I urge all educators and all parents of children with special education needs to please write to the select committee with your thoughts on what does and doesn’t work and what you would like to see change.
Your voices matter. They are needed.
Submission can be made online here – click through and then scroll to the bottom of the page.
The select committee’s specific remit is:
“Inquiry into the identification and support for students with the significant challenges of dyslexia, dyspraxia, and autism spectrum disorders in primary and secondary schools”, but I urge you to discuss whatever special educational need matters to you. It’s your chance to be heard.
This is my submission, but yours will speak to what matters to you. There is no right or wrong format – just speak from the heart.
My submission to the Select Committee
The issues I would like select committee to look into are:
– that specialist SEN help ends at age 8, which is not supported by evidence of need. There should be a continuation of help from SEN specialist such as speech therapists where it is needed.
– that specialist help is given based on a points system that gives fewer points to children under age 5, meaning early intervention is less likely. Again, this is counter to what specialists say is needed, and is not best practice.
– the Special Education Specialists such as SLTs can work directly with students and not just with teachers. Their training makes them the best people to work directly with students. It is not enough to have a system where they are made to tell a non-specialist what to do and hope they get it right. Non-specialists, with the best will in the world, cannot do what a trained specialist can do.
– that the staffing cap on Special Education Specialists is preventing children getting the help they need and must be reconsidered.
– that the process for appointing new Special Education Specialists is cumbersome and leads to gaps in provision and needs to be simplified and speeded up.

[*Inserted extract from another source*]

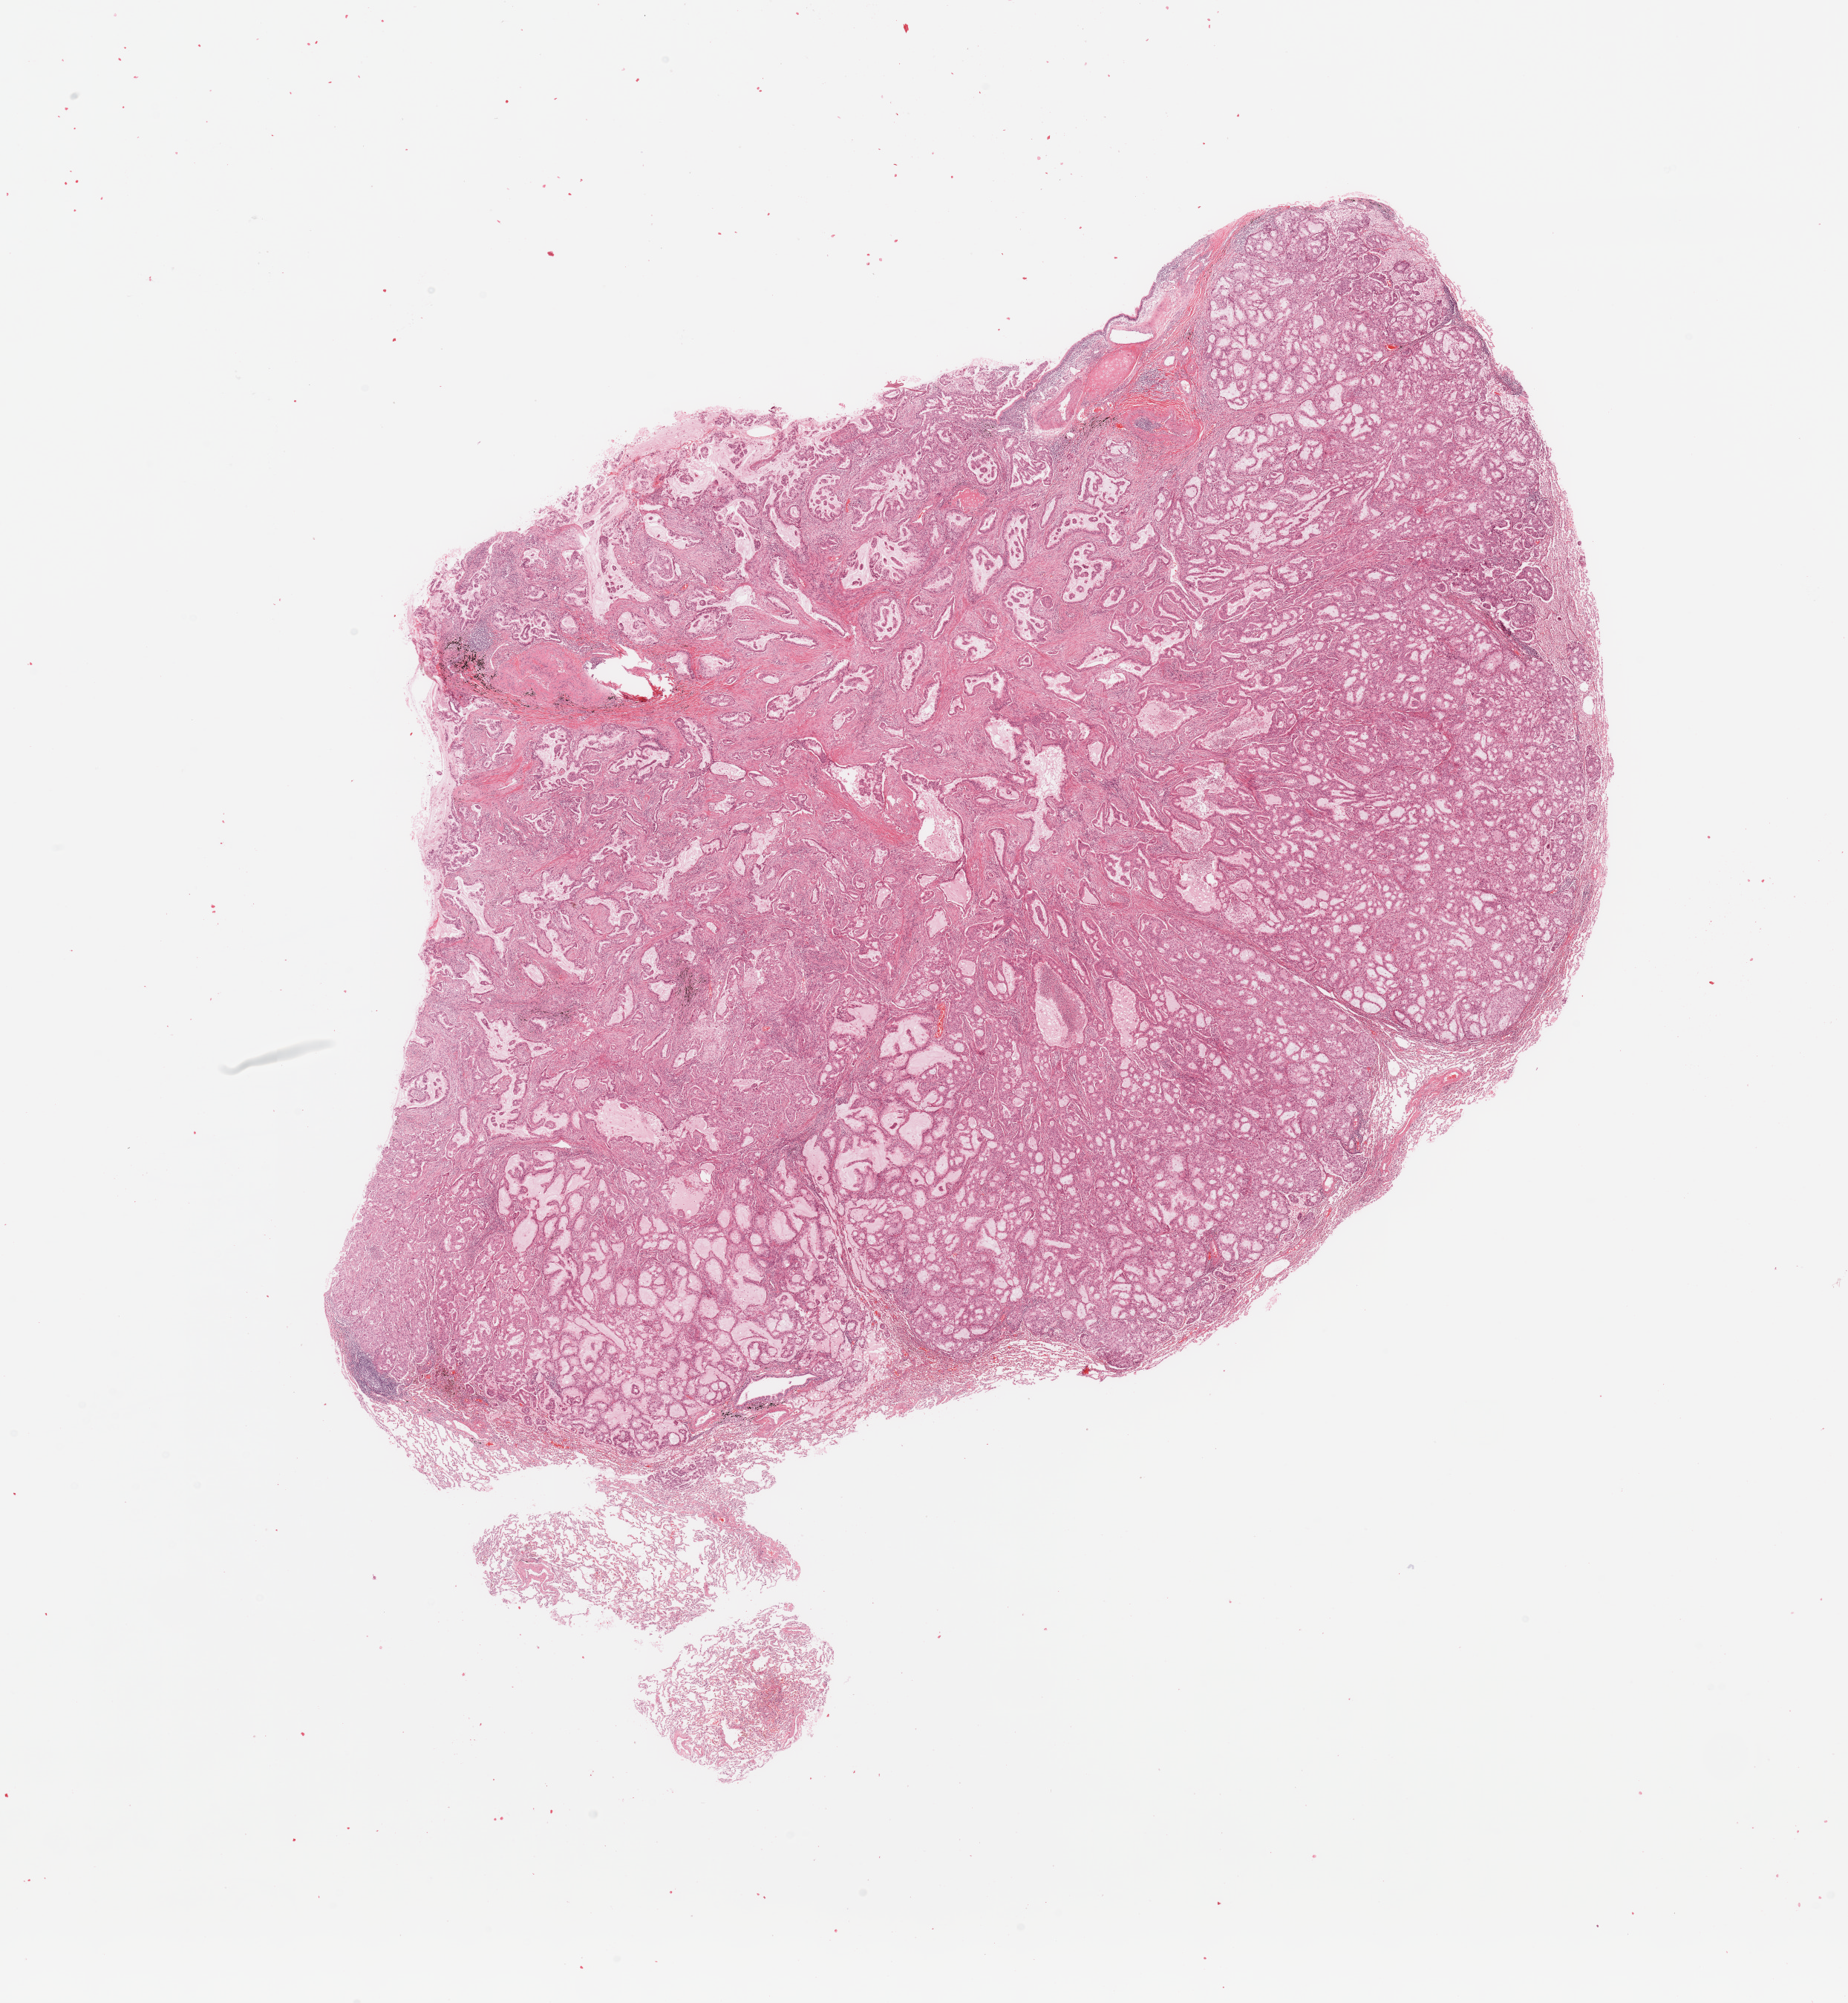
H&E-stained whole-slide image — whole scanned area (about 19.7 x 21.3 mm, acquisition: 20x scan) shown as a low-resolution overview; lung, tumour tissue. 48-year-old male patient. Histologic grade: G2 (moderately differentiated).
Histologic diagnosis: Adenocarcinoma, NOS. AJCC pathologic stage: IIIA.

– that requests for provision should not cancel between sectors. For example, a child under 5 on Ministry wait lists for help has the request cancelled when they start school and the family must reapply. Worse still, parents do not always know this and spend months waiting for an appointment that will never come.
– that SEN provision ends at the close of each school year and must be reapplied for at the start of the next school year, causing delays in service and unnecessary admin and paperwork for all concerned.
– that teachers and support staff have more and better access to quality SEN professional training. We *want* to up-skill and do the best we can. We need support in this. (This training should also be available to relief teachers, who have little to no access to PLD despite dealing with many needs in any given week).
– that teacher aid support is not withdrawn simply because a student has made improvement if it can be shown that improvement will clearly be lost once support is withdrawn. This is commonplace and leads to distress for students and parents as well as increased admin, meetings and paperwork for staff in order to reapply for help.
– that processes for getting help are made very clear for parents (and teachers) so that we know who to contact and what we must do. Currently we are passed pillar to post and it is very stressful.
– that consideration is made to establishing proper help for children with emotional needs (anger, depression, etc). At present there is a gap, and yet the need is there.